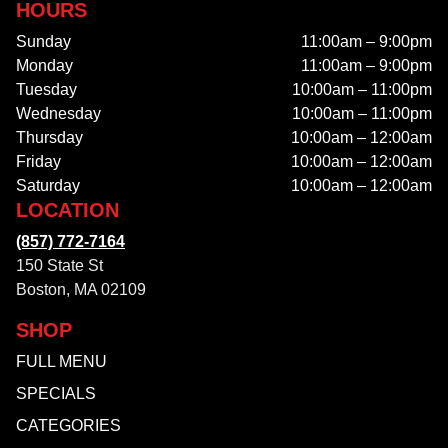
HOURS
Sunday
11:00am – 9:00pm
Monday
11:00am – 9:00pm
Tuesday
10:00am – 11:00pm
Wednesday
10:00am – 11:00pm
Thursday
10:00am – 12:00am
Friday
10:00am – 12:00am
Saturday
10:00am – 12:00am
LOCATION
(857) 772-7164
150 State St
Boston, MA 02109
SHOP
FULL MENU
SPECIALS
CATEGORIES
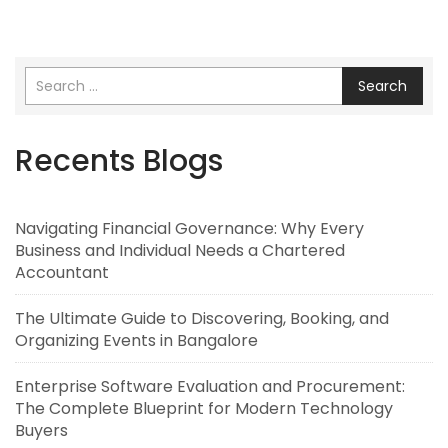
Search
Recents Blogs
Navigating Financial Governance: Why Every
Business and Individual Needs a Chartered
Accountant
The Ultimate Guide to Discovering, Booking, and
Organizing Events in Bangalore
Enterprise Software Evaluation and Procurement:
The Complete Blueprint for Modern Technology
Buyers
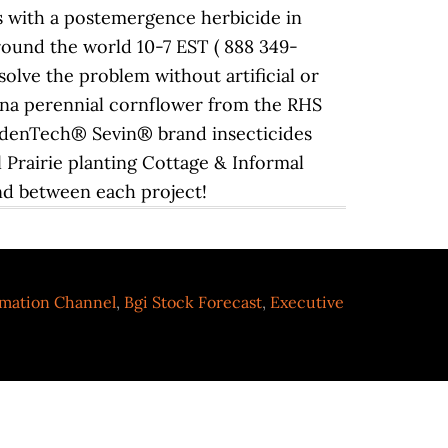
rmation Channel
,
Bgi Stock Forecast
,
Executive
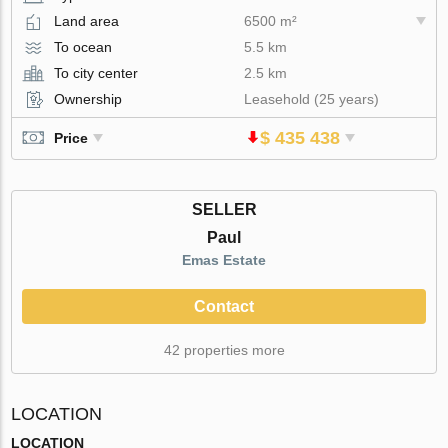
Land area
6500 m²
To ocean
5.5 km
To city center
2.5 km
Ownership
Leasehold (25 years)
$ 435 438
Price
SELLER
Paul
Emas Estate
Contact
42 properties more
LOCATION
LOCATION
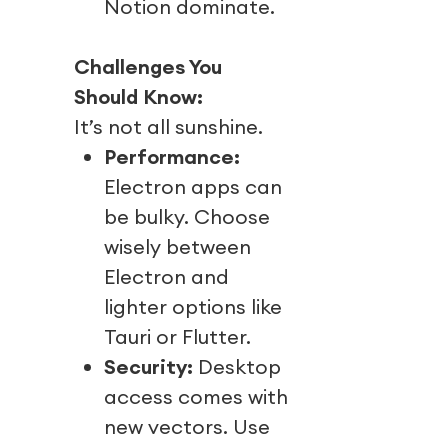
Notion dominate.
Challenges You
Should Know:
It’s not all sunshine.
Performance:
Electron apps can
be bulky. Choose
wisely between
Electron and
lighter options like
Tauri or Flutter.
Security:
Desktop
access comes with
new vectors. Use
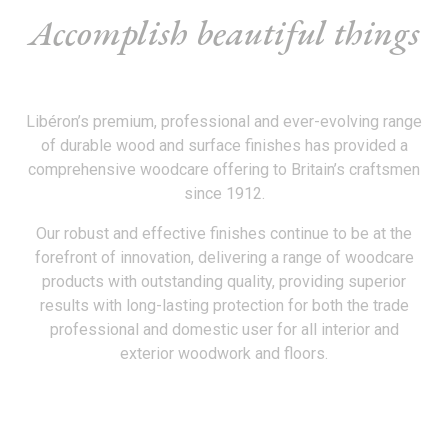
Accomplish beautiful things
Libéron’s premium, professional and ever-evolving range
of durable wood and surface finishes has provided a
comprehensive woodcare offering to Britain’s craftsmen
since 1912.
Our robust and effective finishes continue to be at the
forefront of innovation, delivering a range of woodcare
products with outstanding quality, providing superior
results with long-lasting protection for both the trade
professional and domestic user for all interior and
exterior woodwork and floors.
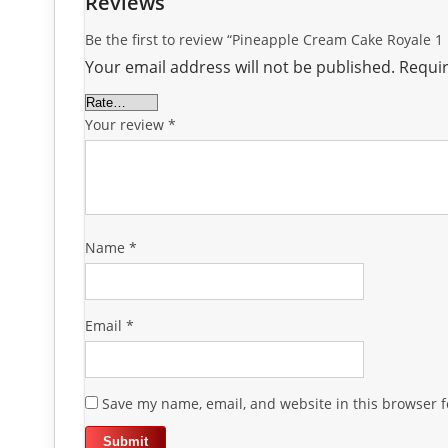
Reviews
Be the first to review “Pineapple Cream Cake Royale 1
Your email address will not be published.
Requir
Your review
*
Name
*
Email
*
Save my name, email, and website in this browser f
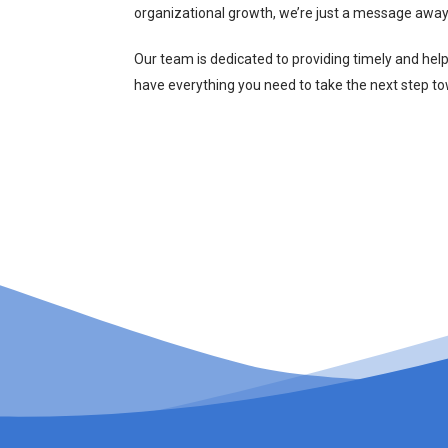
organizational growth, we’re just a message away
Our team is dedicated to providing timely and hel
have everything you need to take the next step t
##########
Please copy out the text of every record above line for line, leaving the pictures out of your answer.

HOURS
Sunday
11:00am – 9:00pm
Monday
11:00am – 9:00pm
Tuesday
10:00am – 11:00pm
Wednesday
10:00am – 11:00pm
Thursday
10:00am – 12:00am
Friday
10:00am – 12:00am
Saturday
10:00am – 12:00am
LOCATION
(857) 772-7164
150 State St
Boston, MA 02109
SHOP
FULL MENU
SPECIALS
CATEGORIES
Search
Recents Blogs
Navigating Financial Governance: Why Every
Business and Individual Needs a Chartered
Accountant
The Ultimate Guide to Discovering, Booking, and
Organizing Events in Bangalore
Enterprise Software Evaluation and Procurement:
The Complete Blueprint for Modern Technology
Buyers
rmation Channel
,
Bgi Stock Forecast
,
Executive
Land area
6500 m²
To ocean
5.5 km
To city center
2.5 km
Ownership
Leasehold (25 years)
$ 435 438
Price
SELLER
Paul
Emas Estate
Contact
42 properties more
LOCATION
LOCATION
Notion dominate.
Challenges You
Should Know:
It’s not all sunshine.
Performance:
Electron apps can
be bulky. Choose
wisely between
Electron and
lighter options like
Tauri or Flutter.
Security:
Desktop
access comes with
new vectors. Use
Accomplish beautiful things
Libéron’s premium, professional and ever-evolving range
of durable wood and surface finishes has provided a
comprehensive woodcare offering to Britain’s craftsmen
since 1912.
Our robust and effective finishes continue to be at the
forefront of innovation, delivering a range of woodcare
products with outstanding quality, providing superior
results with long-lasting protection for both the trade
professional and domestic user for all interior and
exterior woodwork and floors.
Reviews
Be the first to review “Pineapple Cream Cake Royale 1
Your email address will not be published.
Requir
Your review
*
Name
*
Email
*
Save my name, email, and website in this browser f
organizational growth, we’re just a message away
Our team is dedicated to providing timely and hel
have everything you need to take the next step t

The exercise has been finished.